▸ Exercise description
According to the immunotherapy response text, what metric was used to assess the performance of a published signature across the 23 independent datasets?

▸ Passage shown
Immunotherapy response
This module provides many functions for the analysis of bulk transcriptome gene expression data using clinical immunotherapy information. This module consists of three tabs including “differential expression analysis”, “survival analysis”, and “gene set query”. In the “differential expression analysis” tab, users can browse the data source information and obtain an overview of the differential expression analysis results. Two interactive heatmaps displaying differentially expressed genes between responders and non-responders or between pre- and post-therapy conditions are presented to allow users to explore immunotherapy response biomarkers and resistance mechanisms (Figure 3A). By clicking a cell on the heatmap, users will obtain detailed information on the differential expression of the selected gene between responders and non-responders or between pre- and post-therapy conditions in the selected dataset. For detailed information, a boxplot is presented to visualize the differential expression (Figure 3A). In addition, users can adjust parameters, such as group, gene normalization, data scale, and clinical classification for differential expression analysis (Figure 3A). A table is displayed to allow users to compare the performance of the selected gene with that of the known immunotherapy prediction signature (Figure 3A). In the “survival analysis” tab, users can browse the data source information and obtain an overview of the survival analysis results (Figure 3B). The “survival analysis” tab presents an interactive heatmap displaying the survival analysis results to allow users to evaluate immunotherapy response biomarkers (Figure 3B). Detailed information is presented when users click on a cell in the interactive heatmap. For detailed information, a Kaplan–Meier (KM) plot is provided for visualization (Figure 3B). Moreover, users can adjust the survival analysis parameters and compare their performance with those of known signatures (Figure 3B). To allow users to evaluate their own gene signatures using our collected immunotherapy gene expression datasets, we designed the “gene set query” tab.
Response signature
The “response signature” module contains analysis functions for exploring cancer immunotherapy using known immunotherapy response signatures collected from public literature. Users can select a published signature and click on the details to determine the performance of the signature in 23 independent datasets. The area under the curve (AUC) metric was used (Figure 3C). First, users can check whether the genes of interest correlate with the known immunotherapy response signature using TCGA gene expression data without clinical immunotherapy information (Figure 3D). Second, users can compare the performance of their own biomarkers with known immunotherapy response signatures using gene expression data with clinical immunotherapy information (Figure 3E and F). Third, users can predict patient immunotherapy responses by applying published gene signatures to user-provided baseline gene expression profiles (Figure 3G).

Collection entries:
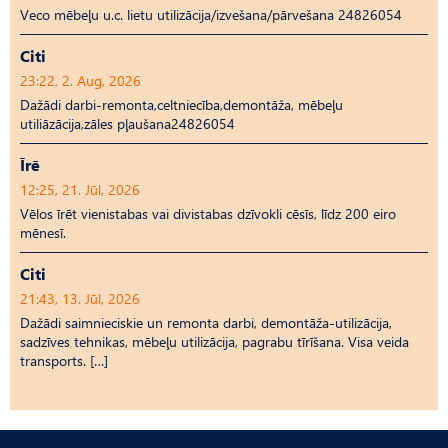
Veco mēbeļu u.c. lietu utilizācija/izvešana/pārvešana 24826054
Citi
23:22, 2. Aug, 2026
Dažādi darbi-remonta,celtniecība,demontāža, mēbeļu
utiliāzācija,zāles pļaušana24826054
Īrē
12:25, 21. Jūl, 2026
Vēlos īrēt vienistabas vai divistabas dzīvokli cēsīs, līdz 200 eiro
mēnesī.
Citi
21:43, 13. Jūl, 2026
Dažādi saimnieciskie un remonta darbi, demontāža-utilizācija,
sadzīves tehnikas, mēbeļu utilizācija, pagrabu tīrīšana. Visa veida
transports. […]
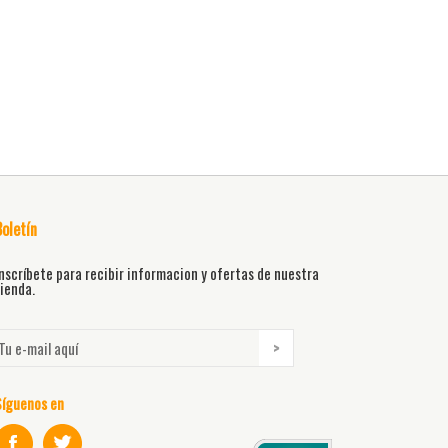
Boletín
nscríbete para recibir informacion y ofertas de nuestra
ienda.
Síguenos en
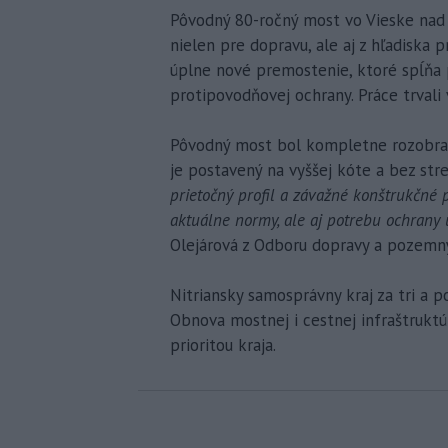
Pôvodný 80-ročný most vo Vieske nad Ž
nielen pre dopravu, ale aj z hľadiska p
úplne nové premostenie, ktoré spĺňa 
protipovodňovej ochrany. Práce trvali
Pôvodný most bol kompletne rozobrat
je postavený na vyššej kóte a bez stre
prietočný profil a závažné konštrukčné p
aktuálne normy, ale aj potrebu ochran
Olejárová z Odboru dopravy a pozemn
Nitriansky samosprávny kraj za tri a 
Obnova mostnej i cestnej infraštruktú
prioritou kraja.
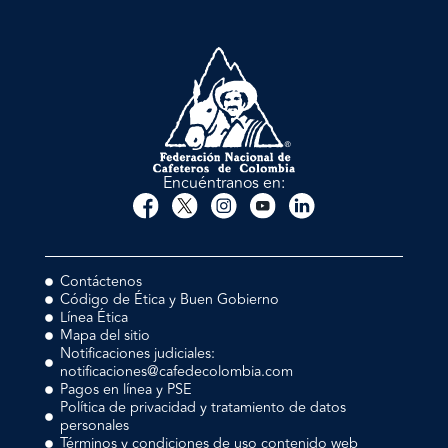
Encuéntranos en:
Contáctenos
Código de Ética y Buen Gobierno
Línea Ética
Mapa del sitio
Notificaciones judiciales:
notificaciones@cafedecolombia.com
Pagos en línea y PSE
Política de privacidad y tratamiento de datos
personales
Términos y condiciones de uso contenido web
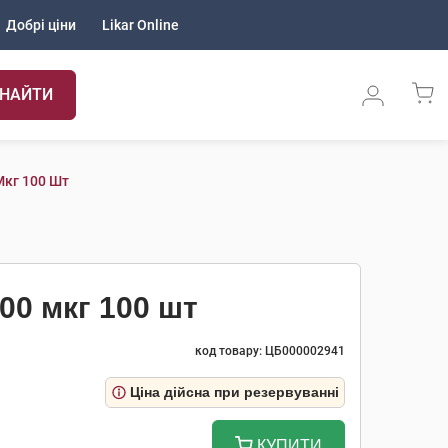
Добрі ціни
Likar Online
НАЙТИ
Мкг 100 Шт
00 мкг 100 шт
код товару: ЦБ000002941
Ціна дійсна при резервуванні
КУПИТИ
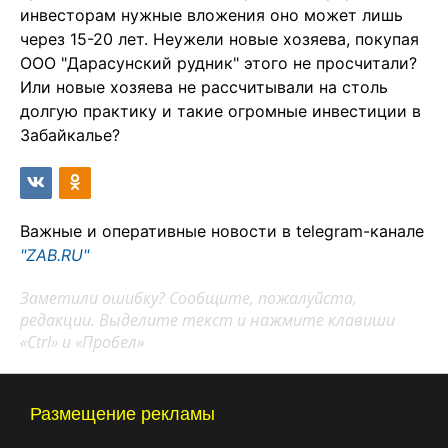
инвесторам нужные вложения оно может лишь
через 15-20 лет. Неужели новые хозяева, покупая
ООО "Дарасунский рудник" этого не просчитали?
Или новые хозяева не рассчитывали на столь
долгую практику и такие огромные инвестиции в
Забайкалье?
Важные и оперативные новости в telegram-канале
"ZAB.RU"
Заметили ошибку? Сообщите, пожалуйста,
редакции. Выделите текст и нажмите клавиши
«Ctrl» и «Пробел»
Размещение рекламы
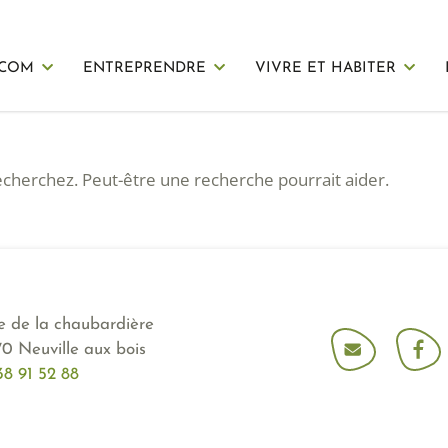
 COM
ENTREPRENDRE
VIVRE ET HABITER
cherchez. Peut-être une recherche pourrait aider.
ue de la chaubardière
70 Neuville aux bois
38 91 52 88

▸ Response to the task
The area under the curve (AUC) metric.